**What the task asks**
Recast the stretch of the records from the line containing "right ankle: (1070, 1358, 7)" through the line containing "right elbow: (1799, 843, -4)", both included, as a Markdown table with the columns Row and Content. Give each line its row number and omit any blank lines.

**Supplied entries**
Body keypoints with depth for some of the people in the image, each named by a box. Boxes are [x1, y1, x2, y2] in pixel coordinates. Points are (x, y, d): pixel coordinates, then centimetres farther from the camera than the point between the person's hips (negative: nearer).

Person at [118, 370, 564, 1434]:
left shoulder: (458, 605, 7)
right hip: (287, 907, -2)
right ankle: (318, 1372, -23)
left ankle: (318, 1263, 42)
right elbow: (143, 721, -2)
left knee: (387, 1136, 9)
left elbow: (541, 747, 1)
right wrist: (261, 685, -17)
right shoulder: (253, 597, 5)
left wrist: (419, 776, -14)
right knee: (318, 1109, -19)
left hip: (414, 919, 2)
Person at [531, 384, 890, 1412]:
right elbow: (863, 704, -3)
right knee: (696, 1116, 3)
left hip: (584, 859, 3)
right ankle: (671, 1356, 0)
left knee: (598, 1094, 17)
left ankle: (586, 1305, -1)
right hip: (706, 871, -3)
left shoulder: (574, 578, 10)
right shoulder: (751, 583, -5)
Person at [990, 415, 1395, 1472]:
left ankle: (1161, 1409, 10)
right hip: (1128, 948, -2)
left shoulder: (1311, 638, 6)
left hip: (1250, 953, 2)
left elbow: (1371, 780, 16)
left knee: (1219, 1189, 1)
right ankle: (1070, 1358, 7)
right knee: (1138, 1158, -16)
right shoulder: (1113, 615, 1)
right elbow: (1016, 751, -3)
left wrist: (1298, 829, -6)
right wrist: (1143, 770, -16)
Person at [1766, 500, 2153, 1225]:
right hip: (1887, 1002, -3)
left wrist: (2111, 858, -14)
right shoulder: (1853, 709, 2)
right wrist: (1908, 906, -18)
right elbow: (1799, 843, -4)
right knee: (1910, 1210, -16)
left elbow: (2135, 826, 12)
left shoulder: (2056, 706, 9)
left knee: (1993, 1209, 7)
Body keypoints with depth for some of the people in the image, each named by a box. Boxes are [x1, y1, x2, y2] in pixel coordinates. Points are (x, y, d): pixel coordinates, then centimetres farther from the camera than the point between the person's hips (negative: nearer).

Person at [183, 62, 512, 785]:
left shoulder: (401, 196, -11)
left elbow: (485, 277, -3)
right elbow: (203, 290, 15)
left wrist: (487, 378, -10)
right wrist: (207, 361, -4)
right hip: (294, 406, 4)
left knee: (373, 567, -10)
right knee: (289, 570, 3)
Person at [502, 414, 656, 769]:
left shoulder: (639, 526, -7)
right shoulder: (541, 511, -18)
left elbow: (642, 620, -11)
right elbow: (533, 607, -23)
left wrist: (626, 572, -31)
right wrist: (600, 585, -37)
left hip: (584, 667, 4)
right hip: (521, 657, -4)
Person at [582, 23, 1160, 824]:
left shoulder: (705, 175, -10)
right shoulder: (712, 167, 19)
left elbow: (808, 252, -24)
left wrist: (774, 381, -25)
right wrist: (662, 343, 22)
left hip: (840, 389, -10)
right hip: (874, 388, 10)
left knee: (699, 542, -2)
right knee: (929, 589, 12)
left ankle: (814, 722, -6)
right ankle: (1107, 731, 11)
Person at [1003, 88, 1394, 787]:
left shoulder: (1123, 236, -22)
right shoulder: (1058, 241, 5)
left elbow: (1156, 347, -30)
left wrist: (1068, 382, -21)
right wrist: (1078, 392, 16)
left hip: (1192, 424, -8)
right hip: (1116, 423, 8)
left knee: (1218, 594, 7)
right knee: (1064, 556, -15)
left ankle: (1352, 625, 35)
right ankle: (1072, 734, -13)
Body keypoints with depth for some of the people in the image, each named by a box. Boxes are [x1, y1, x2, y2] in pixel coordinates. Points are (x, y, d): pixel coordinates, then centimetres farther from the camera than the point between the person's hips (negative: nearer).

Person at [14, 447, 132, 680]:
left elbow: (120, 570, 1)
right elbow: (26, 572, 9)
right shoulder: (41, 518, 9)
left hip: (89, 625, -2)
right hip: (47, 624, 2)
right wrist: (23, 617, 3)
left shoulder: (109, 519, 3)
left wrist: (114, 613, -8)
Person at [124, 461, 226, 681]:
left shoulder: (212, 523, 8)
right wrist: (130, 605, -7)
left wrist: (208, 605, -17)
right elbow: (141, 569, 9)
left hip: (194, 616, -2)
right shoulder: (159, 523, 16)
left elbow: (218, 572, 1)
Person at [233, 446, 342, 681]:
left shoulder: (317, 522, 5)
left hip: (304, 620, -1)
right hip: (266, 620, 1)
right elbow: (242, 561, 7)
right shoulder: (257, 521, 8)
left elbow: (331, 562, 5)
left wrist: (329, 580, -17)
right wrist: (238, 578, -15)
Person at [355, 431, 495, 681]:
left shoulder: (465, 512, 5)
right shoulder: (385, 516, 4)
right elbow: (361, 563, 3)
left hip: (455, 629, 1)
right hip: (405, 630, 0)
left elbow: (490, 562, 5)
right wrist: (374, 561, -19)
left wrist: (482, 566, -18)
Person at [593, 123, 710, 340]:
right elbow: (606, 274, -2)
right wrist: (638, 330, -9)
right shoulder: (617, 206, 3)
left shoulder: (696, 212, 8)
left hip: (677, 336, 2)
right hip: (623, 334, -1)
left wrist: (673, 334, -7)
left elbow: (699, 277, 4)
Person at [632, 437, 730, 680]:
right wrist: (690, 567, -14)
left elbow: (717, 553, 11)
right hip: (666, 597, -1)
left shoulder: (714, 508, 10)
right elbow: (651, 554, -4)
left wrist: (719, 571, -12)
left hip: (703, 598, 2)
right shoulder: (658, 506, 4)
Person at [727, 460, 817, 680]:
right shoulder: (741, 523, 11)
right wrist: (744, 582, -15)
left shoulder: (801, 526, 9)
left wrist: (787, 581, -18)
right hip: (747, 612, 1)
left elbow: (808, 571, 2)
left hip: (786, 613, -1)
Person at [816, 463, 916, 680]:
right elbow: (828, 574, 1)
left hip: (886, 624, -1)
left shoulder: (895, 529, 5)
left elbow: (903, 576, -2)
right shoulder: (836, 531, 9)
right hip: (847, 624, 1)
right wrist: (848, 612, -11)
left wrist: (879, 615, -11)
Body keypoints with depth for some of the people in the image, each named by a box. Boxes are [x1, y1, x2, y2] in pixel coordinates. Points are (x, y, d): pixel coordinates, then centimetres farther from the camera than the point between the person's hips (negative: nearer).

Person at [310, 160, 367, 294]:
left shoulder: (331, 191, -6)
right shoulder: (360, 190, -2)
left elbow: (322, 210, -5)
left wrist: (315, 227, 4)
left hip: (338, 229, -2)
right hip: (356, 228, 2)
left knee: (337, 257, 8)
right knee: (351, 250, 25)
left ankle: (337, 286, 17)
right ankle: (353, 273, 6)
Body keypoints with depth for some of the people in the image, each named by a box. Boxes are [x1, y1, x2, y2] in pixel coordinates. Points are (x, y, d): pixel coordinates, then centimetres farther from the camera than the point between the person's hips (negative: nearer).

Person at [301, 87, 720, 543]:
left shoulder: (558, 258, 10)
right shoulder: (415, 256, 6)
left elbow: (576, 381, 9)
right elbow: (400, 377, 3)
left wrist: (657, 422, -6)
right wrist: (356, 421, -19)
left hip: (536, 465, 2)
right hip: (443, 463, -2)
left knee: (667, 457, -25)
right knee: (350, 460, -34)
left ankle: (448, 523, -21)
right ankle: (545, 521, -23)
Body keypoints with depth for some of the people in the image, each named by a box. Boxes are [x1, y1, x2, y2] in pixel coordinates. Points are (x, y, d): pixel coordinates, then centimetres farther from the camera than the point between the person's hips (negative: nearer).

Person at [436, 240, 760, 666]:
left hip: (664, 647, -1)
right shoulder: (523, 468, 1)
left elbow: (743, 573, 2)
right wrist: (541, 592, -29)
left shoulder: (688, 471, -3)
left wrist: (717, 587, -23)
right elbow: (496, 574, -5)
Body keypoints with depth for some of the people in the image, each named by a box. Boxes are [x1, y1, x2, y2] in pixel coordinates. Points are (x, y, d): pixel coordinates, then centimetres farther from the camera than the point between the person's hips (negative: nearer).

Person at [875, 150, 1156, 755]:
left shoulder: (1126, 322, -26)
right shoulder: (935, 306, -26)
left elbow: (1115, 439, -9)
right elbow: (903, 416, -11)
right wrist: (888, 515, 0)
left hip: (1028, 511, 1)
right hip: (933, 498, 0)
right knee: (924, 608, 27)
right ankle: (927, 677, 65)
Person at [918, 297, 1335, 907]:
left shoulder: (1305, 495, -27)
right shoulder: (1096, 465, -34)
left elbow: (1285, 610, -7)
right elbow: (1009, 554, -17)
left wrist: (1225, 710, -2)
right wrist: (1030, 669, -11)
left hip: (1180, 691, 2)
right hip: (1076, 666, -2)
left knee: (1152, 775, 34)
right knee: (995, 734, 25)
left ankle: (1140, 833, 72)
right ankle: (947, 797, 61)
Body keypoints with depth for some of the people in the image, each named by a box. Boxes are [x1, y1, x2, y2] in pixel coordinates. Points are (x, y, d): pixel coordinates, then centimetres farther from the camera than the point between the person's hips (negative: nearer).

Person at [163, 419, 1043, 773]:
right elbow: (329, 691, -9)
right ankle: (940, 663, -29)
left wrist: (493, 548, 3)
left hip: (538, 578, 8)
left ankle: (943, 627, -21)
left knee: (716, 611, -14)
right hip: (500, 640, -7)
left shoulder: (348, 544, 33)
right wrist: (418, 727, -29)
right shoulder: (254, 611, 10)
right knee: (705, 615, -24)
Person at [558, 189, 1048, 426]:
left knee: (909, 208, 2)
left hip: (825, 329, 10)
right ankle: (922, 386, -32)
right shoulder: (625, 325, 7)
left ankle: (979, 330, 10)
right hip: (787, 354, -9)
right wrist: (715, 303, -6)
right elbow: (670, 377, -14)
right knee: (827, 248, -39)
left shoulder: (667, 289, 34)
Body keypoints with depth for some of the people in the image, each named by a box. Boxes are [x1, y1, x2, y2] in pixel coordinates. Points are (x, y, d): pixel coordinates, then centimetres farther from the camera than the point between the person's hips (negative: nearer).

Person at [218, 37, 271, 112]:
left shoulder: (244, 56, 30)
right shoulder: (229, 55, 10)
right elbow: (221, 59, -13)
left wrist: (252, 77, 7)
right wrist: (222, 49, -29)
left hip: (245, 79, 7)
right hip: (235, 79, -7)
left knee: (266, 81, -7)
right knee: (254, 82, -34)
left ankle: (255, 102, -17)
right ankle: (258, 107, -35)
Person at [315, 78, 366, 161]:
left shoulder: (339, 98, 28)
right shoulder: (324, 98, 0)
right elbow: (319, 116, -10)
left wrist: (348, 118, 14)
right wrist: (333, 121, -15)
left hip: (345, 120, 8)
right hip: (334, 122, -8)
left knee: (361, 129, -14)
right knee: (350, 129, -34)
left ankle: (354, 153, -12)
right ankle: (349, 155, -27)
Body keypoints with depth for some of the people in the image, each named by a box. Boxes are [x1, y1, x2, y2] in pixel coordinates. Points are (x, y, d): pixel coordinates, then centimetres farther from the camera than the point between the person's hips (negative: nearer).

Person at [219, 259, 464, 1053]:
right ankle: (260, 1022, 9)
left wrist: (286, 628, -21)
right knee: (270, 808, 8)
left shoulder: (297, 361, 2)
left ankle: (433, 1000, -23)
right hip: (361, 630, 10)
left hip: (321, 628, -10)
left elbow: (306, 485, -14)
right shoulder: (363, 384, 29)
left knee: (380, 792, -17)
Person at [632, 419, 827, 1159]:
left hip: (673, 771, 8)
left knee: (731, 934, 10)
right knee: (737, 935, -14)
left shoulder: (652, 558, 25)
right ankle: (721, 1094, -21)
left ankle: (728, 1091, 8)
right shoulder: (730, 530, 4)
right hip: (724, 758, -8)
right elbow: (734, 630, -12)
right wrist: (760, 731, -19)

**Answer box**
| Row | Content |
|---|---|
| 1 | right ankle: (1070, 1358, 7) |
| 2 | right knee: (1138, 1158, -16) |
| 3 | right shoulder: (1113, 615, 1) |
| 4 | right elbow: (1016, 751, -3) |
| 5 | left wrist: (1298, 829, -6) |
| 6 | right wrist: (1143, 770, -16) |
| 7 | Person at [1766, 500, 2153, 1225]: |
| 8 | right hip: (1887, 1002, -3) |
| 9 | left wrist: (2111, 858, -14) |
| 10 | right shoulder: (1853, 709, 2) |
| 11 | right wrist: (1908, 906, -18) |
| 12 | right elbow: (1799, 843, -4) |